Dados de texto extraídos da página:

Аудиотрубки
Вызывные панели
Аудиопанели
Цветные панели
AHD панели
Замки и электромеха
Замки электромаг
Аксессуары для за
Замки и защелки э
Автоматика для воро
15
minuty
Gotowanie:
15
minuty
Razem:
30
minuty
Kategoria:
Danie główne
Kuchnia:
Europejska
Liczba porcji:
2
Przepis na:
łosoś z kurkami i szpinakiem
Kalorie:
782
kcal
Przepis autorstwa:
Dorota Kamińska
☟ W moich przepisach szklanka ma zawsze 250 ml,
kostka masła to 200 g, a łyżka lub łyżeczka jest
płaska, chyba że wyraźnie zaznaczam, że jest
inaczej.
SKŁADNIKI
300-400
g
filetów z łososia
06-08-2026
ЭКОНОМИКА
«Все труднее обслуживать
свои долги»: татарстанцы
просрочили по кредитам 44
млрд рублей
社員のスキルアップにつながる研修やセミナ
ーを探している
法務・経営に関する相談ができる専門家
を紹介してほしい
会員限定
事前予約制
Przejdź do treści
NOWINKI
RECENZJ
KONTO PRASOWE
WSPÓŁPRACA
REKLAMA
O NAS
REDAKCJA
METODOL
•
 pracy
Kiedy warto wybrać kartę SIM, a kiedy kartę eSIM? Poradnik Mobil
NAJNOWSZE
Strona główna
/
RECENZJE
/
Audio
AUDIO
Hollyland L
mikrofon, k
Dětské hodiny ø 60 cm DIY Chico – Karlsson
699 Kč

**Detalhes da tarefa:** Identifique todas as linhas acima que contêm a palavra "Замки" e copie cada uma delas.

**Resposta:**
Замки и электромеха
Замки электромаг
Замки и защелки э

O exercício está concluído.